Le juge rappelle ainsi que le « client d’un distributeur d’eau, qui est de bonne foi, mais qui, compte tenu de l’existence d’une situation financière très obérée, est en retard dans le règlement de ses factures, a, en vertu de son droit fondamental à l’eau, le droit d’obtenir une aide de la collectivité publique pour disposer du maintien de la fourniture d’eau dans sa résidence principale, ou, à défaut, le droit de réclamer un plan d’apurement de sa dette auprès de son fournisseur, qui ne peut pas interrompre la fourniture d’eau si cet usager respecte les modalités de paiement de celle-ci qui ont été convenues entre les parties. » Et de préciser, à toutes fins utiles que « cette interprétation du texte légal ne saurait cependant pas être étendue au client de mauvaise foi, dont les ressources financières suffisantes lui permettraient d’honorer sans difficulté le paiement intégral des factures… » Ce jugement – c’est une première – vient donc rappeler aux distributeurs d’eau qu’il leur est interdit de couper l’alimentation en eau dans une résidence principale en cas d’impayés, sauf lorsque la mauvaise foi du client a pu être établie.
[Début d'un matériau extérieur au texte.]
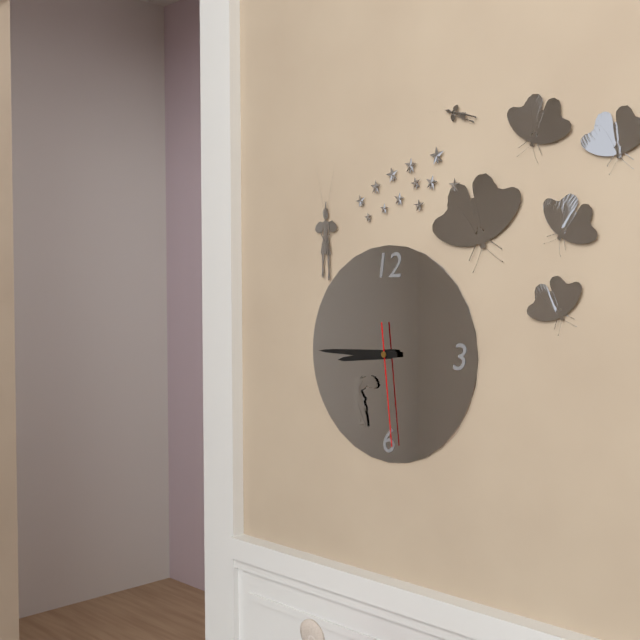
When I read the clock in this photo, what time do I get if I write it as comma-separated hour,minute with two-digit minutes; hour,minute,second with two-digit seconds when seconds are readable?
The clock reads 8,45,29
Ce qui n’était pas le cas, en l’espèce.

Echéancier respecté, eau toujours coupée

Mère divorcée avec deux enfants de 6 et 16 ans à charge et engagée dans un plan de surendettement, la plaignante devait 646 € à son fournisseur qui lui a coupé l’eau le 28 juillet 2014. Les deux parties ont convenu d’un échéancier, que la mère de famille a respecté, en août, et en septembre, mais la fourniture d’eau n’a pas été rétablie. Il a fallu attendre le 15 septembre, jour où elle a assigné son distributeur d’eau en justice, avec deux associations – la Fondation France Libertés et la Coordination eau Ile-de-France - à ses côtés, pour que celui-ci rouvre le branchement d’eau.

« La Lyonnaise des Eaux n’allègue ni ne prouve aucun élément qui serait susceptible d’établir sa mauvaise foi concernant sa réelle volonté de s’acquitter du règlement de ses factures », a estimé le juge. Et bien que l’eau ait été rétablie en septembre, il a considéré que la mère de famille avait subi un préjudice moral et matériel du fait de cette coupure d’eau « illégalement mise en œuvre » et ainsi condamné la Lyonnaise des eaux à lui verser des dommages et intérêts à ce titre.

Un jugement qui fait date

La CLCV partage et soutient l’interprétation faite par le juge de cet article L 115-3 du Code de l’action sociale et des familles qui garantit le droit fondamental à l’eau à toute personne de bonne foi. Une réécriture de ce texte, comme certains en font la demande, est parfaitement injustifiée.